§ Exercise: Exclude images; transcribe the rest of the data exactly.

§ Data to use:
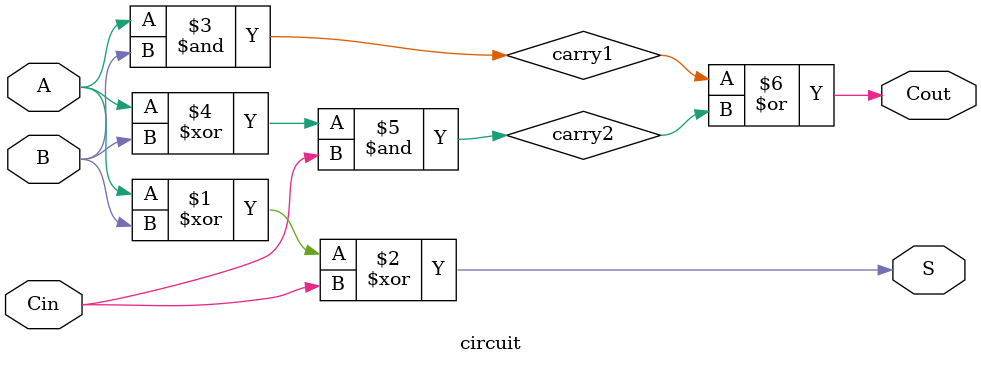
<source format=v>
module circuit(input A, input B, input Cin, output S, output Cout);
    wire S, c1;
    assign S=A^B^Cin;

    assign carry1 = A & B;
    assign carry2 = (A ^ B) & Cin;

    assign Cout = carry1 | carry2;
endmodule
</source>
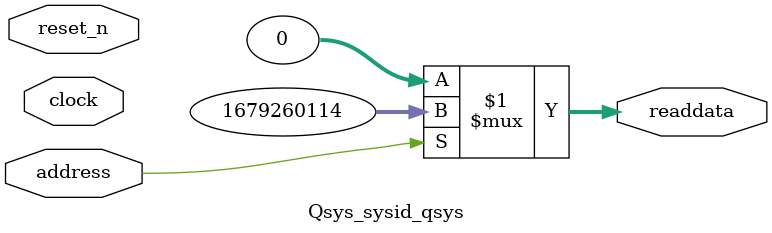
<source format=v>



// synthesis translate_off
`timescale 1ns / 1ps
// synthesis translate_on

// turn off superfluous verilog processor warnings 
// altera message_level Level1 
// altera message_off 10034 10035 10036 10037 10230 10240 10030 

module Qsys_sysid_qsys (
               // inputs:
                address,
                clock,
                reset_n,

               // outputs:
                readdata
             )
;

  output  [ 31: 0] readdata;
  input            address;
  input            clock;
  input            reset_n;

  wire    [ 31: 0] readdata;
  //control_slave, which is an e_avalon_slave
  assign readdata = address ? 1679260114 : 0;

endmodule



</source>
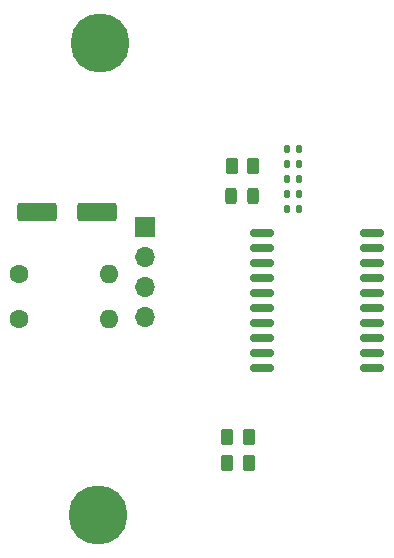
<source format=gbr>
%TF.GenerationSoftware,KiCad,Pcbnew,6.0.1*%
%TF.CreationDate,2022-02-27T14:03:47-05:00*%
%TF.ProjectId,jetta-dash,6a657474-612d-4646-9173-682e6b696361,rev?*%
%TF.SameCoordinates,Original*%
%TF.FileFunction,Soldermask,Bot*%
%TF.FilePolarity,Negative*%
%FSLAX46Y46*%
G04 Gerber Fmt 4.6, Leading zero omitted, Abs format (unit mm)*
G04 Created by KiCad (PCBNEW 6.0.1) date 2022-02-27 14:03:47*
%MOMM*%
%LPD*%
G01*
G04 APERTURE LIST*
G04 Aperture macros list*
%AMRoundRect*
0 Rectangle with rounded corners*
0 $1 Rounding radius*
0 $2 $3 $4 $5 $6 $7 $8 $9 X,Y pos of 4 corners*
0 Add a 4 corners polygon primitive as box body*
4,1,4,$2,$3,$4,$5,$6,$7,$8,$9,$2,$3,0*
0 Add four circle primitives for the rounded corners*
1,1,$1+$1,$2,$3*
1,1,$1+$1,$4,$5*
1,1,$1+$1,$6,$7*
1,1,$1+$1,$8,$9*
0 Add four rect primitives between the rounded corners*
20,1,$1+$1,$2,$3,$4,$5,0*
20,1,$1+$1,$4,$5,$6,$7,0*
20,1,$1+$1,$6,$7,$8,$9,0*
20,1,$1+$1,$8,$9,$2,$3,0*%
G04 Aperture macros list end*
%ADD10C,5.000000*%
%ADD11RoundRect,0.250000X-0.262500X-0.450000X0.262500X-0.450000X0.262500X0.450000X-0.262500X0.450000X0*%
%ADD12RoundRect,0.243750X-0.243750X-0.456250X0.243750X-0.456250X0.243750X0.456250X-0.243750X0.456250X0*%
%ADD13RoundRect,0.135000X-0.135000X-0.185000X0.135000X-0.185000X0.135000X0.185000X-0.135000X0.185000X0*%
%ADD14RoundRect,0.150000X0.875000X0.150000X-0.875000X0.150000X-0.875000X-0.150000X0.875000X-0.150000X0*%
%ADD15R,1.700000X1.700000*%
%ADD16O,1.700000X1.700000*%
%ADD17C,1.600000*%
%ADD18O,1.600000X1.600000*%
%ADD19RoundRect,0.250000X-1.412500X-0.550000X1.412500X-0.550000X1.412500X0.550000X-1.412500X0.550000X0*%
G04 APERTURE END LIST*
D10*
%TO.C,mount2*%
X147193000Y-129921000D03*
%TD*%
%TO.C,mount1*%
X147320000Y-89916000D03*
%TD*%
D11*
%TO.C,R30*%
X158472500Y-100330000D03*
X160297500Y-100330000D03*
%TD*%
D12*
%TO.C,D30*%
X158447500Y-102870000D03*
X160322500Y-102870000D03*
%TD*%
D13*
%TO.C,R4*%
X163193000Y-102743000D03*
X164213000Y-102743000D03*
%TD*%
%TO.C,R2*%
X163193000Y-100203000D03*
X164213000Y-100203000D03*
%TD*%
%TO.C,R3*%
X163193000Y-101473000D03*
X164213000Y-101473000D03*
%TD*%
%TO.C,R1*%
X163193000Y-98933000D03*
X164213000Y-98933000D03*
%TD*%
%TO.C,R5*%
X163193000Y-104013000D03*
X164213000Y-104013000D03*
%TD*%
D14*
%TO.C,U1*%
X170385000Y-106045000D03*
X170385000Y-107315000D03*
X170385000Y-108585000D03*
X170385000Y-109855000D03*
X170385000Y-111125000D03*
X170385000Y-112395000D03*
X170385000Y-113665000D03*
X170385000Y-114935000D03*
X170385000Y-116205000D03*
X170385000Y-117475000D03*
X161085000Y-117475000D03*
X161085000Y-116205000D03*
X161085000Y-114935000D03*
X161085000Y-113665000D03*
X161085000Y-112395000D03*
X161085000Y-111125000D03*
X161085000Y-109855000D03*
X161085000Y-108585000D03*
X161085000Y-107315000D03*
X161085000Y-106045000D03*
%TD*%
D15*
%TO.C,J1*%
X151130000Y-105547000D03*
D16*
X151130000Y-108087000D03*
X151130000Y-110627000D03*
X151130000Y-113167000D03*
%TD*%
D17*
%TO.C,R31*%
X140462000Y-109474000D03*
D18*
X148082000Y-109474000D03*
%TD*%
D17*
%TO.C,R32*%
X140462000Y-113284000D03*
D18*
X148082000Y-113284000D03*
%TD*%
D11*
%TO.C,R23*%
X158091500Y-123317000D03*
X159916500Y-123317000D03*
%TD*%
%TO.C,R24*%
X158091500Y-125476000D03*
X159916500Y-125476000D03*
%TD*%
D19*
%TO.C,C10*%
X141988500Y-104267000D03*
X147063500Y-104267000D03*
%TD*%
M02*

</source>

§ Written response:
<source format=v>
module circuit(input A, input B, input Cin, output S, output Cout);
    wire S, c1;
    assign S=A^B^Cin;

    assign carry1 = A & B;
    assign carry2 = (A ^ B) & Cin;

    assign Cout = carry1 | carry2;
endmodule
</source>
<source format=v>



// synthesis translate_off
`timescale 1ns / 1ps
// synthesis translate_on

// turn off superfluous verilog processor warnings 
// altera message_level Level1 
// altera message_off 10034 10035 10036 10037 10230 10240 10030 

module Qsys_sysid_qsys (
               // inputs:
                address,
                clock,
                reset_n,

               // outputs:
                readdata
             )
;

  output  [ 31: 0] readdata;
  input            address;
  input            clock;
  input            reset_n;

  wire    [ 31: 0] readdata;
  //control_slave, which is an e_avalon_slave
  assign readdata = address ? 1679260114 : 0;

endmodule



</source>
<source format=gbr>
%TF.GenerationSoftware,KiCad,Pcbnew,6.0.1*%
%TF.CreationDate,2022-02-27T14:03:47-05:00*%
%TF.ProjectId,jetta-dash,6a657474-612d-4646-9173-682e6b696361,rev?*%
%TF.SameCoordinates,Original*%
%TF.FileFunction,Soldermask,Bot*%
%TF.FilePolarity,Negative*%
%FSLAX46Y46*%
G04 Gerber Fmt 4.6, Leading zero omitted, Abs format (unit mm)*
G04 Created by KiCad (PCBNEW 6.0.1) date 2022-02-27 14:03:47*
%MOMM*%
%LPD*%
G01*
G04 APERTURE LIST*
G04 Aperture macros list*
%AMRoundRect*
0 Rectangle with rounded corners*
0 $1 Rounding radius*
0 $2 $3 $4 $5 $6 $7 $8 $9 X,Y pos of 4 corners*
0 Add a 4 corners polygon primitive as box body*
4,1,4,$2,$3,$4,$5,$6,$7,$8,$9,$2,$3,0*
0 Add four circle primitives for the rounded corners*
1,1,$1+$1,$2,$3*
1,1,$1+$1,$4,$5*
1,1,$1+$1,$6,$7*
1,1,$1+$1,$8,$9*
0 Add four rect primitives between the rounded corners*
20,1,$1+$1,$2,$3,$4,$5,0*
20,1,$1+$1,$4,$5,$6,$7,0*
20,1,$1+$1,$6,$7,$8,$9,0*
20,1,$1+$1,$8,$9,$2,$3,0*%
G04 Aperture macros list end*
%ADD10C,5.000000*%
%ADD11RoundRect,0.250000X-0.262500X-0.450000X0.262500X-0.450000X0.262500X0.450000X-0.262500X0.450000X0*%
%ADD12RoundRect,0.243750X-0.243750X-0.456250X0.243750X-0.456250X0.243750X0.456250X-0.243750X0.456250X0*%
%ADD13RoundRect,0.135000X-0.135000X-0.185000X0.135000X-0.185000X0.135000X0.185000X-0.135000X0.185000X0*%
%ADD14RoundRect,0.150000X0.875000X0.150000X-0.875000X0.150000X-0.875000X-0.150000X0.875000X-0.150000X0*%
%ADD15R,1.700000X1.700000*%
%ADD16O,1.700000X1.700000*%
%ADD17C,1.600000*%
%ADD18O,1.600000X1.600000*%
%ADD19RoundRect,0.250000X-1.412500X-0.550000X1.412500X-0.550000X1.412500X0.550000X-1.412500X0.550000X0*%
G04 APERTURE END LIST*
D10*
%TO.C,mount2*%
X147193000Y-129921000D03*
%TD*%
%TO.C,mount1*%
X147320000Y-89916000D03*
%TD*%
D11*
%TO.C,R30*%
X158472500Y-100330000D03*
X160297500Y-100330000D03*
%TD*%
D12*
%TO.C,D30*%
X158447500Y-102870000D03*
X160322500Y-102870000D03*
%TD*%
D13*
%TO.C,R4*%
X163193000Y-102743000D03*
X164213000Y-102743000D03*
%TD*%
%TO.C,R2*%
X163193000Y-100203000D03*
X164213000Y-100203000D03*
%TD*%
%TO.C,R3*%
X163193000Y-101473000D03*
X164213000Y-101473000D03*
%TD*%
%TO.C,R1*%
X163193000Y-98933000D03*
X164213000Y-98933000D03*
%TD*%
%TO.C,R5*%
X163193000Y-104013000D03*
X164213000Y-104013000D03*
%TD*%
D14*
%TO.C,U1*%
X170385000Y-106045000D03*
X170385000Y-107315000D03*
X170385000Y-108585000D03*
X170385000Y-109855000D03*
X170385000Y-111125000D03*
X170385000Y-112395000D03*
X170385000Y-113665000D03*
X170385000Y-114935000D03*
X170385000Y-116205000D03*
X170385000Y-117475000D03*
X161085000Y-117475000D03*
X161085000Y-116205000D03*
X161085000Y-114935000D03*
X161085000Y-113665000D03*
X161085000Y-112395000D03*
X161085000Y-111125000D03*
X161085000Y-109855000D03*
X161085000Y-108585000D03*
X161085000Y-107315000D03*
X161085000Y-106045000D03*
%TD*%
D15*
%TO.C,J1*%
X151130000Y-105547000D03*
D16*
X151130000Y-108087000D03*
X151130000Y-110627000D03*
X151130000Y-113167000D03*
%TD*%
D17*
%TO.C,R31*%
X140462000Y-109474000D03*
D18*
X148082000Y-109474000D03*
%TD*%
D17*
%TO.C,R32*%
X140462000Y-113284000D03*
D18*
X148082000Y-113284000D03*
%TD*%
D11*
%TO.C,R23*%
X158091500Y-123317000D03*
X159916500Y-123317000D03*
%TD*%
%TO.C,R24*%
X158091500Y-125476000D03*
X159916500Y-125476000D03*
%TD*%
D19*
%TO.C,C10*%
X141988500Y-104267000D03*
X147063500Y-104267000D03*
%TD*%
M02*

</source>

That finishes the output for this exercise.